======== Data provided

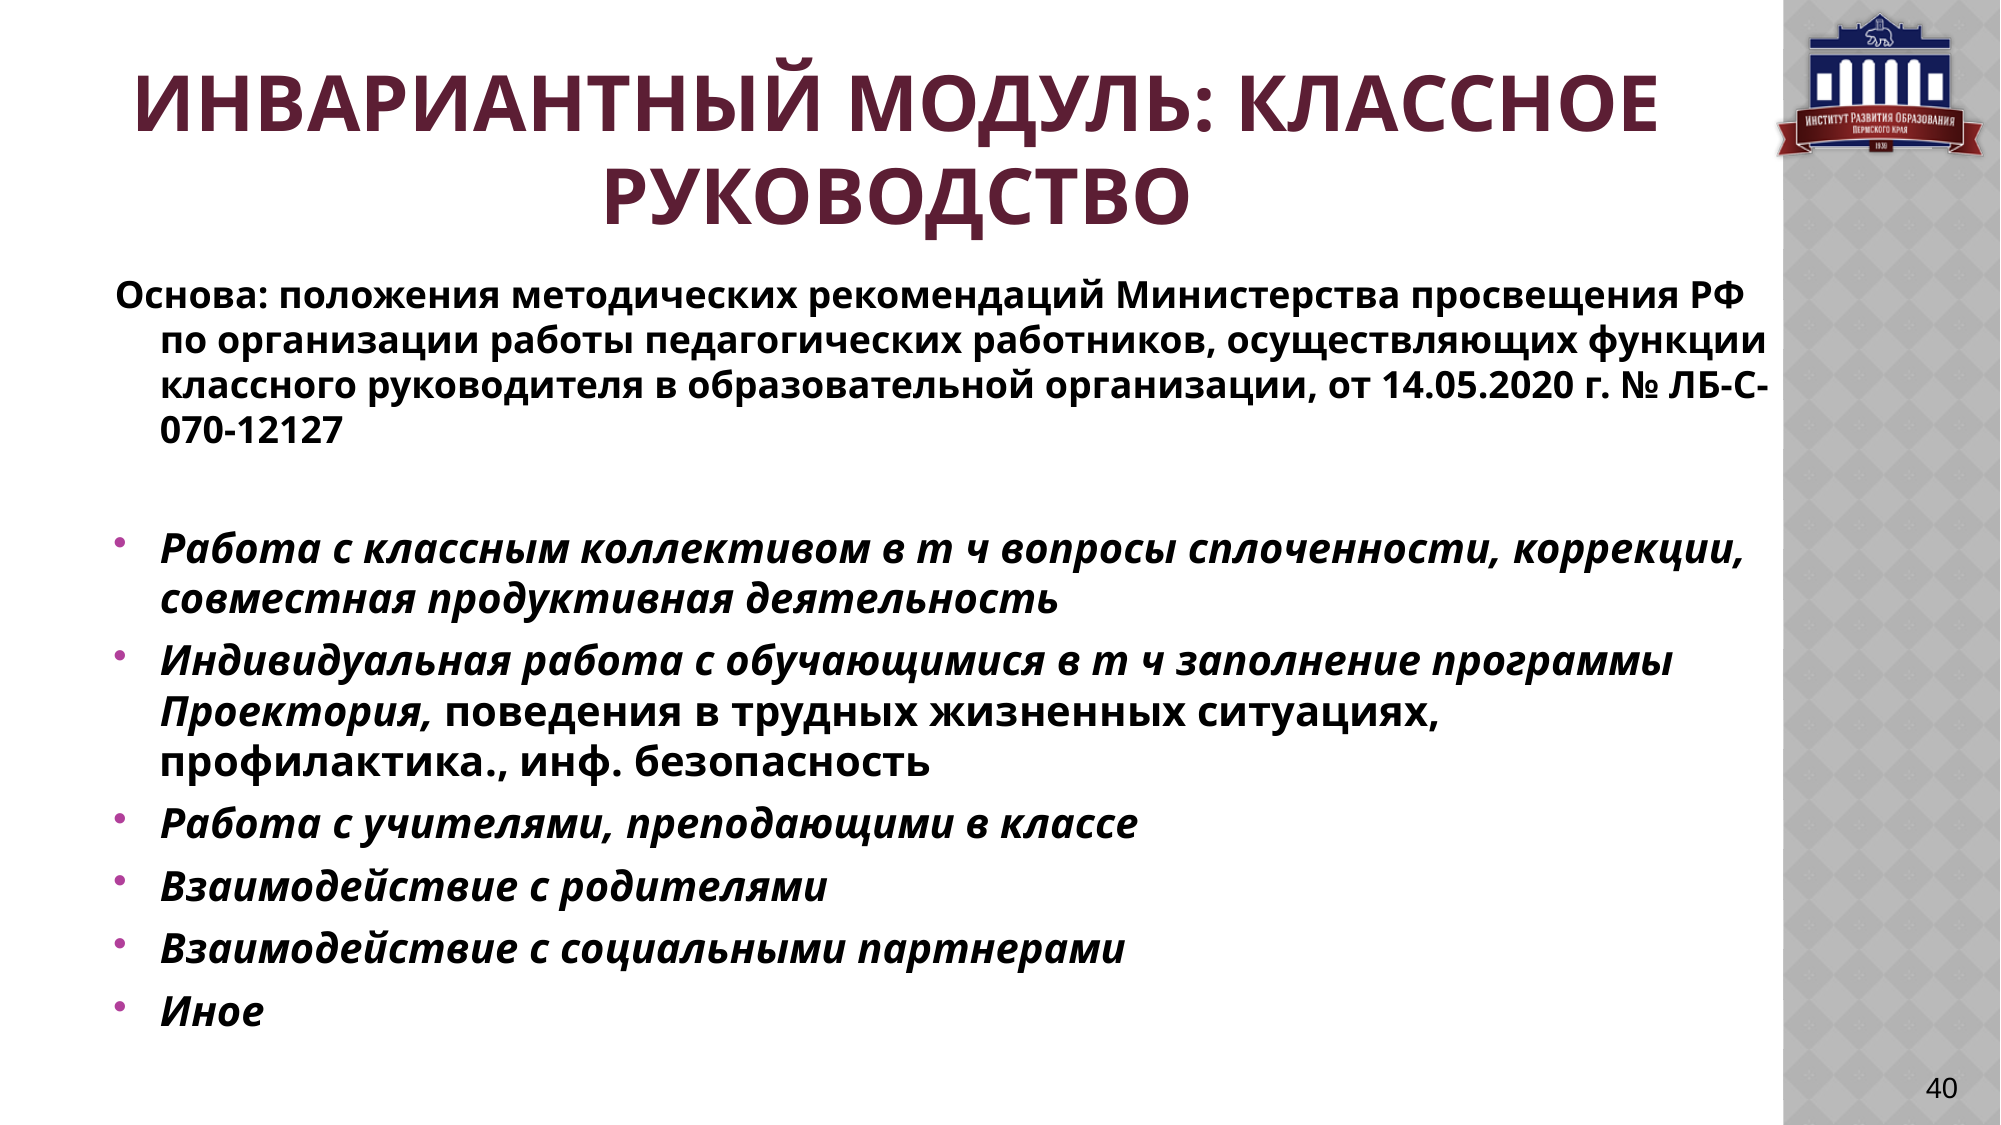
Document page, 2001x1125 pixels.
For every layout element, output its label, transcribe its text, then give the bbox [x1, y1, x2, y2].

title Инвариантный модуль: классное руководство [29, 52, 1767, 240]
list Основа: положения методических рекомендаций Министерства просвещения РФ по организации работы педагогических работников, осуществляющих функции классного руководителя в образовательной организации, от 14.05.2020 г. № ЛБ-С-070-12127 Работа с классным коллективом в т ч вопросы сплоченности, коррекции, совместная продуктивная деятельность Индивидуальная работа с обучающимися в т ч заполнение программы Проектория, поведения в трудных жизненных ситуациях, профилактика., инф. безопасность Работа с учителями, преподающими в классе Взаимодействие с родителями Взаимодействие с социальными партнерами Иное [99, 264, 1790, 1059]
picture [1772, 6, 1989, 163]
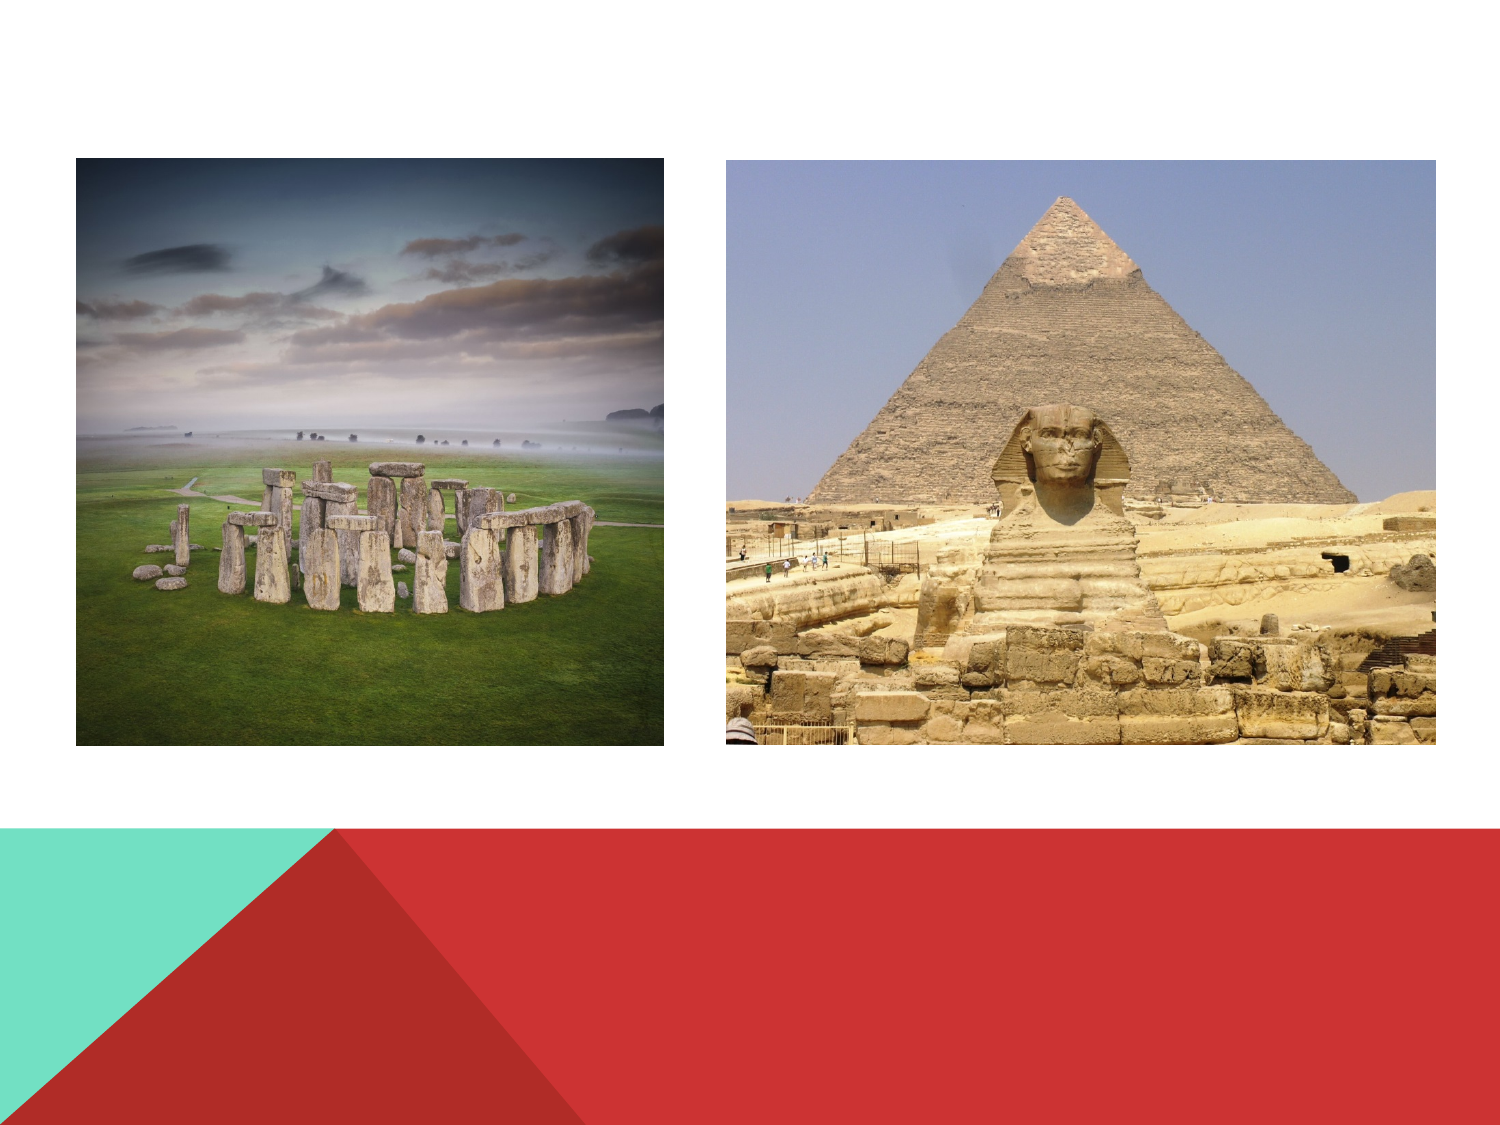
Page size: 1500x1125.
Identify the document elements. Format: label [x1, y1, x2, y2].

================

# What to work on:
The answer should be the records above, unchanged, with the pictures omitted.

# Answer to this exercise:
Document page, 2001x1125 pixels.
For every layout element, output its label, transcribe its text, then give the bbox [x1, y1, x2, y2].

title Инвариантный модуль: классное руководство [29, 52, 1767, 240]
list Основа: положения методических рекомендаций Министерства просвещения РФ по организации работы педагогических работников, осуществляющих функции классного руководителя в образовательной организации, от 14.05.2020 г. № ЛБ-С-070-12127 Работа с классным коллективом в т ч вопросы сплоченности, коррекции, совместная продуктивная деятельность Индивидуальная работа с обучающимися в т ч заполнение программы Проектория, поведения в трудных жизненных ситуациях, профилактика., инф. безопасность Работа с учителями, преподающими в классе Взаимодействие с родителями Взаимодействие с социальными партнерами Иное [99, 264, 1790, 1059]
picture [1772, 6, 1989, 163]
Page size: 1500x1125.
Identify the document elements. Format: label [x1, y1, x2, y2].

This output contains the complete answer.